Reasons for long hours can come from a variety of sources.

  • Overwork cascades from the top of the organizational pyramid to the bottom. Managers want employees to put in long days, respond to their emails at all hours, and willingly donate their off-hours — nights, weekends, vacation — without complaining. 
  • all of us, including senior managers, are easily pulled in by the economic incentive, corporate culture, and technologies that keep the office just a tap away
  • We log too many hours because of a mix of inner drivers, like ambition, machismo, greed, anxiety, guilt, enjoyment, pride, the pull of short-term rewards, or an overdeveloped sense of duty. 
  • Multiple researchers have actually found that work is less stressful than our home lives. For some, work can be a haven, a place to feel confident and in control.

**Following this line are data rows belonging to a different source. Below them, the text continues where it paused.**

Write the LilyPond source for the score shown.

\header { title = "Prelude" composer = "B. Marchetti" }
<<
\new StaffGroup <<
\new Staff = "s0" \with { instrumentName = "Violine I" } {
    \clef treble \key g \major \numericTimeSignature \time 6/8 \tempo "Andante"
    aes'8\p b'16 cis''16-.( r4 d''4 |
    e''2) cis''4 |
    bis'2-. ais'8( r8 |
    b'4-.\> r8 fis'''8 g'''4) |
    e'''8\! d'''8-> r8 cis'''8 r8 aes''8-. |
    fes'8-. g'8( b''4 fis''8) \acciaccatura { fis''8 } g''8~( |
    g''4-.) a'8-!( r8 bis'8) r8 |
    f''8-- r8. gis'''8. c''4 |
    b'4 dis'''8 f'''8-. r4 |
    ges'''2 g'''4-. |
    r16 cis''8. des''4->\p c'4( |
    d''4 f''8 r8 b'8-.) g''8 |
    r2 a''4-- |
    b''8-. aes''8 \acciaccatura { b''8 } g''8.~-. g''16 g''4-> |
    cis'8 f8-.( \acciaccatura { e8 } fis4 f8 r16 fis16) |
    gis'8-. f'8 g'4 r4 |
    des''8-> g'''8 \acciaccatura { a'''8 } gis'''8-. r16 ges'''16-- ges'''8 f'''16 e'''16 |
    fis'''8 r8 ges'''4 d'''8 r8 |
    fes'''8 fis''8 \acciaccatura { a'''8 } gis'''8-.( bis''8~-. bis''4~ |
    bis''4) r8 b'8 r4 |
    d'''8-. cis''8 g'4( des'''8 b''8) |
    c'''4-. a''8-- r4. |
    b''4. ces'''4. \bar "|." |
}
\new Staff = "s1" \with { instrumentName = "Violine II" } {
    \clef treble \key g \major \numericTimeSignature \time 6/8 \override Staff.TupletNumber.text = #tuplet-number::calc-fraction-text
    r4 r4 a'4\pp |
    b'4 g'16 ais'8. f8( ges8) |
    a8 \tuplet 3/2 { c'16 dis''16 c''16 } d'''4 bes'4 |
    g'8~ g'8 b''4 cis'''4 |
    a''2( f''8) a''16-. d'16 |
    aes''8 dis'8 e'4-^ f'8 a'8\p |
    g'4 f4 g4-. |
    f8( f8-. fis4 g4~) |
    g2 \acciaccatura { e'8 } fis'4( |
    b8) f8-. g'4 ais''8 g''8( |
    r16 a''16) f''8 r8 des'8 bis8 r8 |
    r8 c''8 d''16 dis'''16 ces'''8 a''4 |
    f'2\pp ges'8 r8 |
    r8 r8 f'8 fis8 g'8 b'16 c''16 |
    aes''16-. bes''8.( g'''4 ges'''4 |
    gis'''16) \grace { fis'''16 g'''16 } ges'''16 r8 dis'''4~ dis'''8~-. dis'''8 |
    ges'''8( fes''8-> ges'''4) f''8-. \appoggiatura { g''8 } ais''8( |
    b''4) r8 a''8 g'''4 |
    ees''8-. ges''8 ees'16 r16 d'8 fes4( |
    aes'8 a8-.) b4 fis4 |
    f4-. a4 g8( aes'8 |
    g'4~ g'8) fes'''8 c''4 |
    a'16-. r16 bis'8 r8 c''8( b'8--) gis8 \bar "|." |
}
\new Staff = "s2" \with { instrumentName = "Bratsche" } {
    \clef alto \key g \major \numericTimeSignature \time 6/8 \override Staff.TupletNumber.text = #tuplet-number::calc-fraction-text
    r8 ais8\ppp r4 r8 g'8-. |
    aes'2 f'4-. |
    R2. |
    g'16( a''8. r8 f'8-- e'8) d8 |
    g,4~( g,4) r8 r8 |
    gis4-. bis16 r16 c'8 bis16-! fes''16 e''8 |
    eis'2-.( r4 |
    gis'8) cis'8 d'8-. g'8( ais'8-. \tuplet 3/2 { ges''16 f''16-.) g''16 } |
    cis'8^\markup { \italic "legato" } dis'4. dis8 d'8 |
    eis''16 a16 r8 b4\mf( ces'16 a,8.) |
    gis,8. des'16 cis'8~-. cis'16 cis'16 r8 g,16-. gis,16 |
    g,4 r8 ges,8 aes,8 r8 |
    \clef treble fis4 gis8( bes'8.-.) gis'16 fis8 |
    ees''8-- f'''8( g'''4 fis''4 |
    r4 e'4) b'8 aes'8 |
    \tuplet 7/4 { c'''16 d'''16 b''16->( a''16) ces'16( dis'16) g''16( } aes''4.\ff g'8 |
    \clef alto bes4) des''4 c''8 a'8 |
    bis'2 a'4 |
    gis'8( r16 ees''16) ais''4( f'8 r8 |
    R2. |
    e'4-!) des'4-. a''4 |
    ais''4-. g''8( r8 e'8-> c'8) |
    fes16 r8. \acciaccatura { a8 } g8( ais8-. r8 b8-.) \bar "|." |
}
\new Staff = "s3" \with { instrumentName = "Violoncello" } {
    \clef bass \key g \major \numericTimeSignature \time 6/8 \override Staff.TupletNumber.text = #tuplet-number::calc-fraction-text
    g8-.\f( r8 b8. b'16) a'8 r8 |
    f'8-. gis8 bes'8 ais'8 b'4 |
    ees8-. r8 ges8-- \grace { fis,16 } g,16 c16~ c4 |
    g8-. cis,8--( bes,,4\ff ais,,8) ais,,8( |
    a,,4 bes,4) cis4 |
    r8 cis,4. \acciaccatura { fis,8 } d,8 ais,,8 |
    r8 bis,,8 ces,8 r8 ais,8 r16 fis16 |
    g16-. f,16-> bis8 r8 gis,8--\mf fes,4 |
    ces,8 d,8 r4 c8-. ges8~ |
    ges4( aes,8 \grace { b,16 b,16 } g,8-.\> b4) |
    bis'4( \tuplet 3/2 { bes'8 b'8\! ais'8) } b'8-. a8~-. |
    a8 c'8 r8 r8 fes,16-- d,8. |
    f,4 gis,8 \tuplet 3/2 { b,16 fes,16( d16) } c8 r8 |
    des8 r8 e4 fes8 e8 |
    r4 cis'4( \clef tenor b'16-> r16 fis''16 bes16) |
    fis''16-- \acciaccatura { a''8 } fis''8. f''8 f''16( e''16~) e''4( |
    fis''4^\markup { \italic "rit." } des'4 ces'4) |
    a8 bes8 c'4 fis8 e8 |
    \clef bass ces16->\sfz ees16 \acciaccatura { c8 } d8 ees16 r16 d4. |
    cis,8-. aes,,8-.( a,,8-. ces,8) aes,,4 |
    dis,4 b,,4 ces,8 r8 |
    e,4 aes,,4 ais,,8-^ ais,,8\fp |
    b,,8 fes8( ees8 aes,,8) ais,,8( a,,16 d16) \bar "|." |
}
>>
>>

“Does it work?” Are we actually getting more done?

  • There’s a large body of research that suggests that regardless of our reasons for working long hours, overwork does not help us. 
  • While managers did penalize employees who were transparent about working less, Reid was not able to find any evidence that those employees actually accomplished less or any sign that the overworking employees accomplished more.
  • Overwork is not just neutral — it hurts us and the companies we work for. Overwork and the resulting stress can lead to all sorts of health problems, including impaired sleep, depression, heavy drinking, diabetes, impaired memory, and heart disease. 
  • That’s also bad for a company’s bottom line, showing up as absenteeism, turnover, and rising health insurance costs. 
  • Overwork (and its accompanying stress and exhaustion) can make interpersonal communication, making judgment calls, reading other people’s faces, or managing your own emotional reactions more difficult. 
  • Only 1-3% of the population can sleep five or six hours a night without suffering some performance drop-off. 
  • Work too hard and you also lose sight of the bigger picture. 

In sum, the story of overwork is literally a story of diminishing returns: keep overworking, and you’ll progressively work more stupidly on tasks that are increasingly meaningless.